What Safaricom’s accounts say about Kenya’s economic policy

What you need to know:

  • Since Safaricom's financial results for the year ending in March 2016 were published, the press has been filled with analyses about the strength of the firm and its sources of revenue.
  • What is missing from these analyses is what the numbers reveal about Kenya’s economy.

In the last blog post, I argued about whether the claim that Kenya has made great strides in financial inclusion stands against close scrutiny.

I concluded that viewed against the standard roles of a financial system, the celebration of Kenya as a haven of financial inclusion is premature. Then a reader contacted me privately asking what my views were on M-Pesa specifically, and the results of Kenya’s largest corporation and biggest taxpayer.

I thought that the best way to answer that question was not to read glib press statements from public and private sector offices, but to review the numbers for what they prove or don’t prove.

What I hoped to see are what the numbers reveal about the economic environment in which the firm operates, as opposed to the firm’s internal dynamics.

Since Safaricom's financial results for the year ending in March 2016 were published, the press has been filled with analyses about the strength of the firm and its sources of revenue.

What is missing from these analyses is what the numbers reveal about Kenya’s economy. So here are my thoughts from a few days’ look at the key financial statements found here.

What is most impressive about Safaricom is that the firm is not only Kenya’s but also East Africa’s leading revenue earner among publicly listed corporations.

BILLIONS UNACCOUNTED FOR

With total revenue recorded for the year at Sh195.7 billion, this represents an average take of Sh536 million per day, not a small number. Collecting and accounting for revenue are critical to this institution, and the results are testimony to the fact that some people take this role seriously.

Contrast this with the public sector, whose revenue collection per day is about nine times larger but not as tightly managed, given the perennial findings that billions of shillings remaining unaccounted for at the end of every financial year.

Here is the the most revealing set of numbers gleaned from the report and what they confirm regarding the structure and size of Kenya’s economy.

Having deducted operations costs and depreciation of assets, Safaricom recorded Sh55.76 billion as profit, pending taxation. Its total contribution to all government revenue for the year of the report is Sh17.66 billion, or 9 per cent of this firm’s overall receipts.

Considered against total government revenue of Sh1.295 trillion in the present financial year, this result is just mind-boggling. It implies that Kenya would need to nurture only 73 corporations of the same size to fully satisfy all revenue requirements by the government of Kenya for the financial year ending in June 2016.

BARELY ALIVE

To illustrate this differently, if Kenya had six dozen firms the equivalent of Safaricom, government could live with the income taxes from them without levying any other taxes.

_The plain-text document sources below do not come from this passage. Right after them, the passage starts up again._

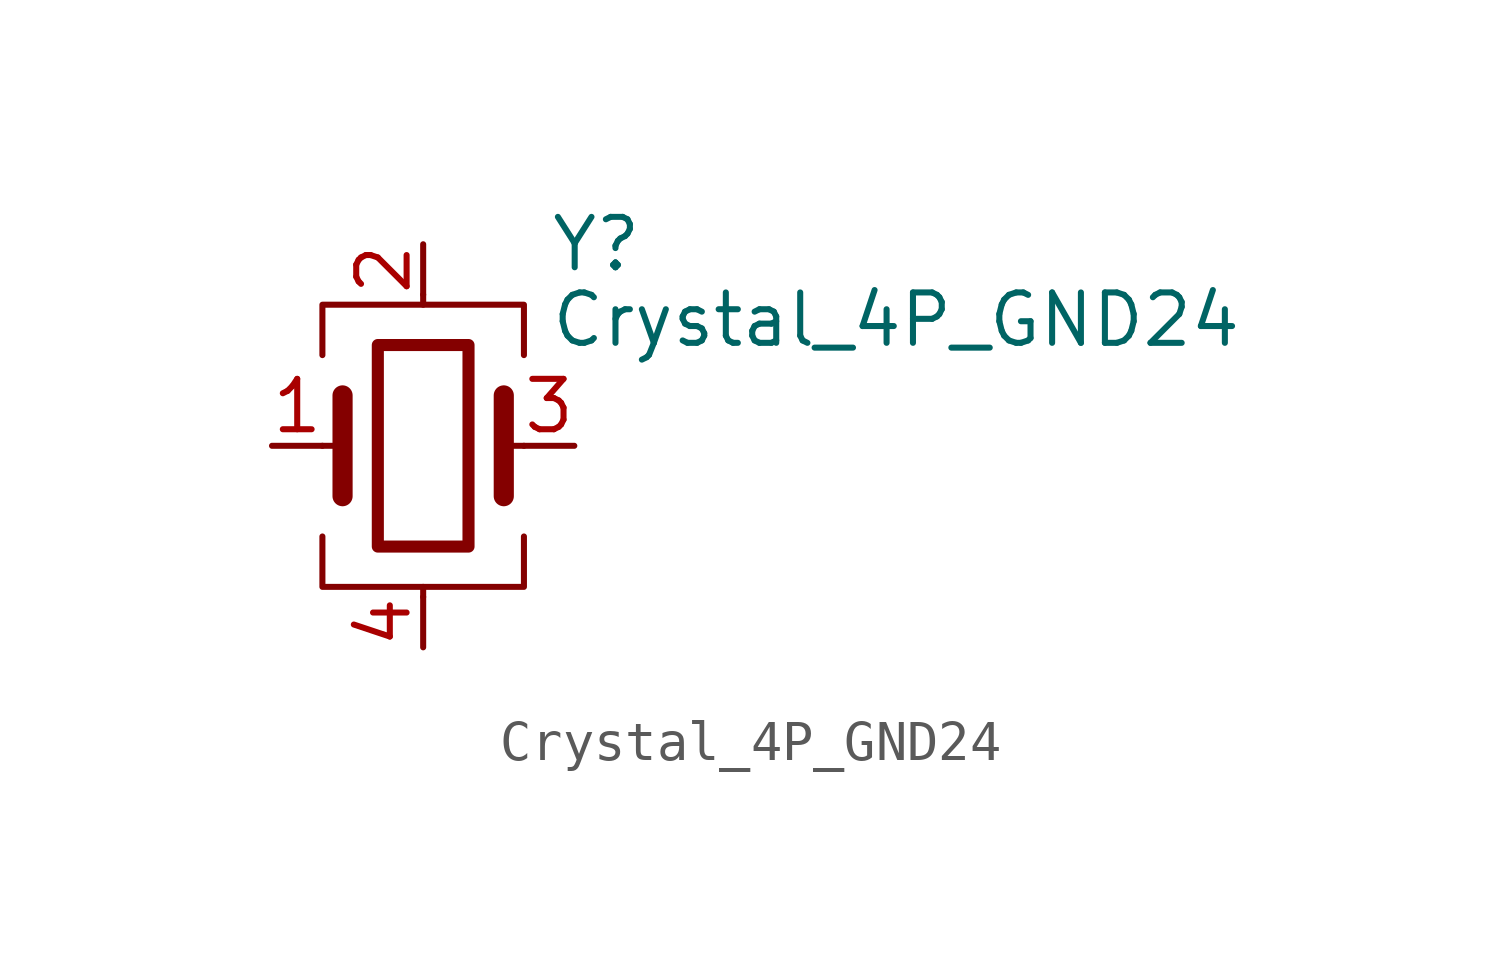
<source format=kicad_sym>
(kicad_symbol_lib
  (version 20241209)
  (generator "kicad_symbol_editor")
  (generator_version "9.0")
  (symbol "Crystal_4P_GND24"
    (pin_names
      (offset 1.016)
      (hide yes))
    (property "Reference" "Y"
      (at 3.175 5.08 0)
      (effects (font (size 1.27 1.27)) (justify left)))
    (property "Value" "Crystal_4P_GND24"
      (at 3.175 3.175 0)
      (effects (font (size 1.27 1.27)) (justify left)))
    (symbol "Crystal_4P_GND24_0_1"
      (polyline (pts (xy -2.54 2.286) (xy -2.54 3.556) (xy 2.54 3.556) (xy 2.54 2.286)) (stroke (width 0) (type default)) (fill (type none)))
      (polyline (pts (xy -2.54 0) (xy -2.032 0)) (stroke (width 0) (type default)) (fill (type none)))
      (polyline (pts (xy -2.54 -2.286) (xy -2.54 -3.556) (xy 2.54 -3.556) (xy 2.54 -2.286)) (stroke (width 0) (type default)) (fill (type none)))
      (polyline (pts (xy -2.032 -1.27) (xy -2.032 1.27)) (stroke (width 0.508) (type default)) (fill (type none)))
      (rectangle (start -1.143 2.54) (end 1.143 -2.54) (stroke (width 0.305) (type default)) (fill (type none)))
      (polyline (pts (xy 0 3.556) (xy 0 3.81)) (stroke (width 0) (type default)) (fill (type none)))
      (polyline (pts (xy 0 -3.81) (xy 0 -3.556)) (stroke (width 0) (type default)) (fill (type none)))
      (polyline (pts (xy 2.032 0) (xy 2.54 0)) (stroke (width 0) (type default)) (fill (type none)))
      (polyline (pts (xy 2.032 -1.27) (xy 2.032 1.27)) (stroke (width 0.508) (type default)) (fill (type none))))
    (symbol "Crystal_4P_GND24_1_1"
      (pin passive line (at -3.81 0 0) (length 1.27) (name "1" (effects (font (size 1.27 1.27)))) (number "1" (effects (font (size 1.27 1.27)))))
      (pin passive line (at 0 5.08 270) (length 1.27) (name "2" (effects (font (size 1.27 1.27)))) (number "2" (effects (font (size 1.27 1.27)))))
      (pin passive line (at 0 -5.08 90) (length 1.27) (name "4" (effects (font (size 1.27 1.27)))) (number "4" (effects (font (size 1.27 1.27)))))
      (pin passive line (at 3.81 0 180) (length 1.27) (name "3" (effects (font (size 1.27 1.27)))) (number "3" (effects (font (size 1.27 1.27))))))))
</source>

This finding is profound because it suggests that either Safaricom is a very large corporation relative to its peers in Kenya or that the country has a deficit of productive firms.

My contention is that it is both, because that kind of firm dominance suggests that a firm is doing well but also that government corporate income is disproportionately borne, by a few large firms.

Against the estimate that there are more than 50,000 registered corporations in Kenya, Safaricom's fecundity as a source of taxes suggests that most of the other corporations in the registrar’s list are barely alive, meaning that Safaricom and its corporate peers are outliers in an environment that makes the growth of firms extremely difficult.   

Growing private firms is good development policy, not because it transmits revenues to government at a low cost of collection but primarily because it is a direct channel for employment. Safaricom's business is highly capital intensive and requires huge investment in special equipment and high-calibre professionals.

Given the firm employs around 4,000 people, it would not be possible to build these firms quickly enough to create mass employment, meaning mass unemployment is likely to endure.

In short, this company’s success suggests that successful corporations in Kenya become that despite, and not because of, good private sector development policy.